Exercise aim — Extract the lines from the first one in the records below through the line containing "and (d6, d3, d4);", keeping both ends and leaving out any pictures.

Dataset records —

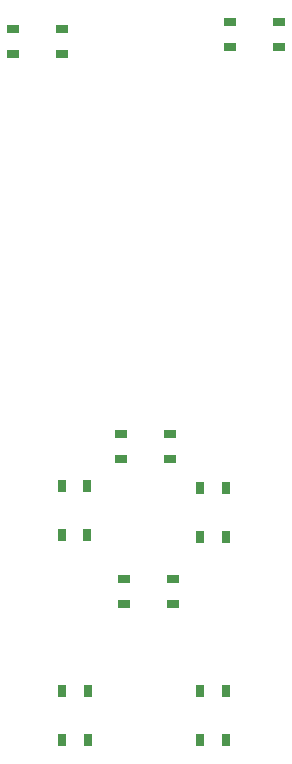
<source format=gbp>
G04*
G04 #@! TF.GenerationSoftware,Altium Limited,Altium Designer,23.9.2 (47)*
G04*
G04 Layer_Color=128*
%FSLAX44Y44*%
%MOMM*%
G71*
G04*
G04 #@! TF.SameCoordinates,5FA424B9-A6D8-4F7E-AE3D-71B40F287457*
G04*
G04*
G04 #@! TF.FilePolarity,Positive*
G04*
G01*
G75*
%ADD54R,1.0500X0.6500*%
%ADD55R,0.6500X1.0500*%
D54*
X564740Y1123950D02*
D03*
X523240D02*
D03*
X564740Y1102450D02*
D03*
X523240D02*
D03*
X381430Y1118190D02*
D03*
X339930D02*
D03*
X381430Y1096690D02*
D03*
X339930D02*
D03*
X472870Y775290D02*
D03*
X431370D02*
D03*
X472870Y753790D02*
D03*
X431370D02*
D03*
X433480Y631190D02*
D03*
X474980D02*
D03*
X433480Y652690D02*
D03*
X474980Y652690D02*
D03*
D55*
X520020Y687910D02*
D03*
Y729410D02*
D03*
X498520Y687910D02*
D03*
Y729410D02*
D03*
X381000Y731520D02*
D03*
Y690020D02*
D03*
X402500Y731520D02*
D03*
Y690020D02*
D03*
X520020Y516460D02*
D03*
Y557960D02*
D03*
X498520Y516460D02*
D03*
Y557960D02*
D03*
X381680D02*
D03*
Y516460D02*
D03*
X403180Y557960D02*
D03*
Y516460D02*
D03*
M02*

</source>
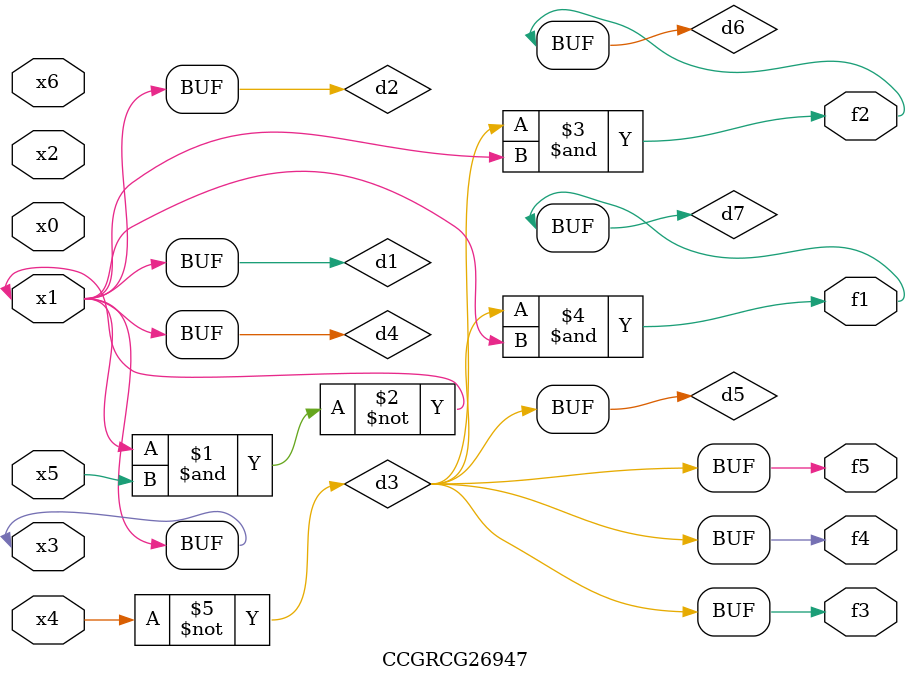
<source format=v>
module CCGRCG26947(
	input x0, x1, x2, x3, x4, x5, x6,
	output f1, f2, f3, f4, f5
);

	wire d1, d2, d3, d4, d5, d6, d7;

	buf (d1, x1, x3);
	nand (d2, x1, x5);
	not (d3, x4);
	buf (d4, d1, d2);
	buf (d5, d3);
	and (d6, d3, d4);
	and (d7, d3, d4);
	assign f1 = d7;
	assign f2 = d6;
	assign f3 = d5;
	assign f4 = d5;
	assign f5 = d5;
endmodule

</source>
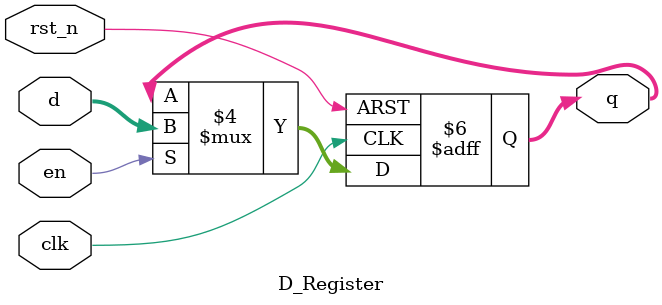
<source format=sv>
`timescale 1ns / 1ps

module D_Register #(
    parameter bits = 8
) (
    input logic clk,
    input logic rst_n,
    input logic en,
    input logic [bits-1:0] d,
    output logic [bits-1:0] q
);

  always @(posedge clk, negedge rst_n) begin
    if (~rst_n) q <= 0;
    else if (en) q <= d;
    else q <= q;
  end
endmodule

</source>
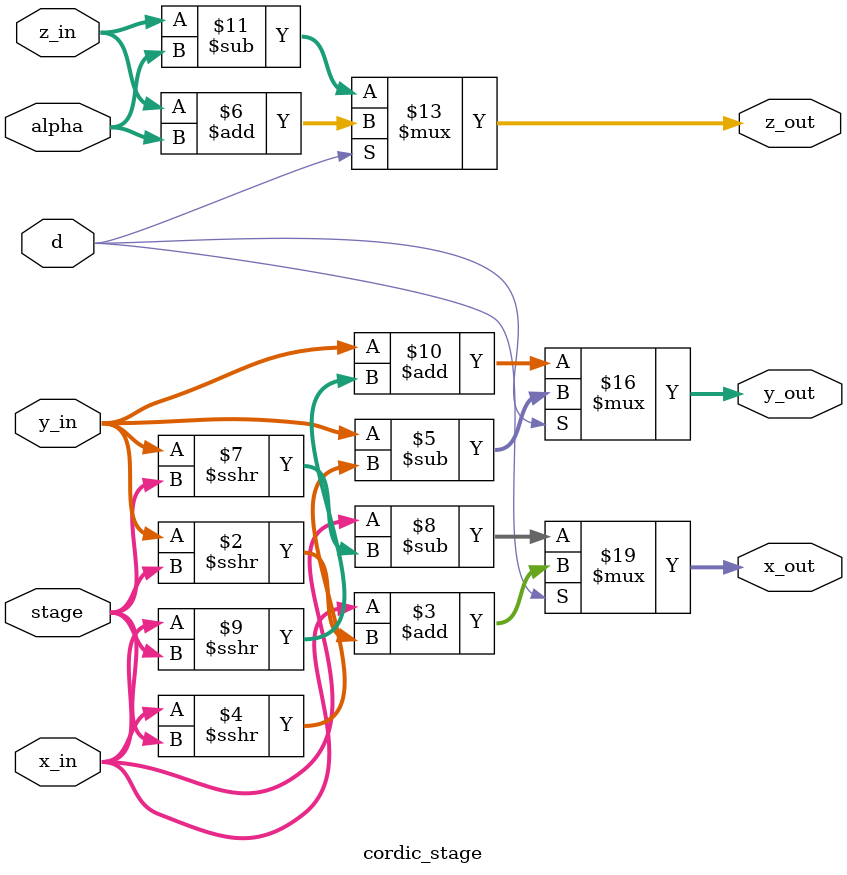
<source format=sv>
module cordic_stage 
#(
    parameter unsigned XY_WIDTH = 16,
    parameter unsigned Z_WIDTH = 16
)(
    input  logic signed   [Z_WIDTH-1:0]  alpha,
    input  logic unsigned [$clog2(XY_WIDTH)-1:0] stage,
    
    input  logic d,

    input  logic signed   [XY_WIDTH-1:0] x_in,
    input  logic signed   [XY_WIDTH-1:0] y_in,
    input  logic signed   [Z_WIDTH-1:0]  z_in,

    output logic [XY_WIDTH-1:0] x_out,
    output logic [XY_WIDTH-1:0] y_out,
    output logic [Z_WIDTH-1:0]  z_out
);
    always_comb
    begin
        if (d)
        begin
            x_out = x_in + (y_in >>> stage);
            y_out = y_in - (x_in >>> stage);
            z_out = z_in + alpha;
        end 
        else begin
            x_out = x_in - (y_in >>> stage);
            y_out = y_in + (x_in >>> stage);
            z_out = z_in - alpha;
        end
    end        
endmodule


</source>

Written answer —
<source format=gbp>
G04*
G04 #@! TF.GenerationSoftware,Altium Limited,Altium Designer,23.9.2 (47)*
G04*
G04 Layer_Color=128*
%FSLAX44Y44*%
%MOMM*%
G71*
G04*
G04 #@! TF.SameCoordinates,5FA424B9-A6D8-4F7E-AE3D-71B40F287457*
G04*
G04*
G04 #@! TF.FilePolarity,Positive*
G04*
G01*
G75*
%ADD54R,1.0500X0.6500*%
%ADD55R,0.6500X1.0500*%
D54*
X564740Y1123950D02*
D03*
X523240D02*
D03*
X564740Y1102450D02*
D03*
X523240D02*
D03*
X381430Y1118190D02*
D03*
X339930D02*
D03*
X381430Y1096690D02*
D03*
X339930D02*
D03*
X472870Y775290D02*
D03*
X431370D02*
D03*
X472870Y753790D02*
D03*
X431370D02*
D03*
X433480Y631190D02*
D03*
X474980D02*
D03*
X433480Y652690D02*
D03*
X474980Y652690D02*
D03*
D55*
X520020Y687910D02*
D03*
Y729410D02*
D03*
X498520Y687910D02*
D03*
Y729410D02*
D03*
X381000Y731520D02*
D03*
Y690020D02*
D03*
X402500Y731520D02*
D03*
Y690020D02*
D03*
X520020Y516460D02*
D03*
Y557960D02*
D03*
X498520Y516460D02*
D03*
Y557960D02*
D03*
X381680D02*
D03*
Y516460D02*
D03*
X403180Y557960D02*
D03*
Y516460D02*
D03*
M02*

</source>
<source format=v>
module CCGRCG26947(
	input x0, x1, x2, x3, x4, x5, x6,
	output f1, f2, f3, f4, f5
);

	wire d1, d2, d3, d4, d5, d6, d7;

	buf (d1, x1, x3);
	nand (d2, x1, x5);
	not (d3, x4);
	buf (d4, d1, d2);
	buf (d5, d3);
	and (d6, d3, d4);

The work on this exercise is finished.